さよなら異邦人
多分、うちはみんなの家と比べて、そう裕福ではないと思う。

けれど、不思議と生活に困ったという感覚にはなった事が無い。

父はこれまで頻繁に転職を繰り返し、その分無職の時期も結構あったけれど、家賃とか滞った事は無いし、学校から授業料の事で文句も言われた事は無い。

僕が何かを買って欲しいと言うと、直ぐにではないにしても必ず買って来てくれた。

こういった甲斐性は、息子の僕から見てもある方だと思う。

尤も、これには裏話があって、母が離婚した後も何かと面倒を見てくれたらしい。

その辺の事情を詳しく知ったのは随分と後になってからの事だった。

僕に対する父の接し方は、他人から見ると放任主義と言うか、自由主義のように感じられるそうだが、実際はまるで違うような気がする。

結構うざったくなる程、僕を構おうとする。

僕が何かをやろうとする事には殆ど文句は言わないから、その部分では放任主義に見られるのだろう。

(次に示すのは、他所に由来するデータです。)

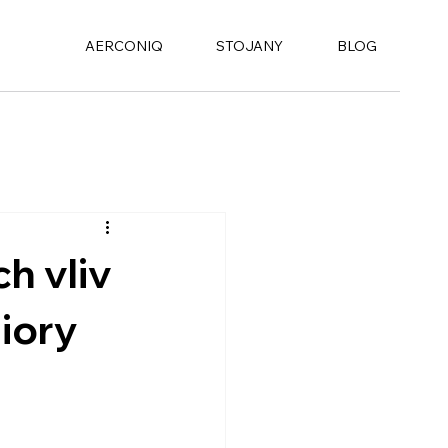
AERCONIQ
STOJANY
BLOG
ch vliv
iory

だが、一日の出来事を報告しないと直ぐに不機嫌になる。

一番うざったく感じる時は、彼女の事。

彼女と言っても、厳密にはまだ僕はちゃんと女の子と付き合った事が無いから、しょっちゅうその事で、

「俺の息子のくせに、ナンパも出来ないのか?」

と言われる始末。

悪いけど、僕はリュウノスケと違って身持ちが固いんだ……

そう何度も言いそうになるんだけれど、どうも父と恋バナするのが苦手で、話が面倒臭くならないように、適当に返事をしては聞き流して来た。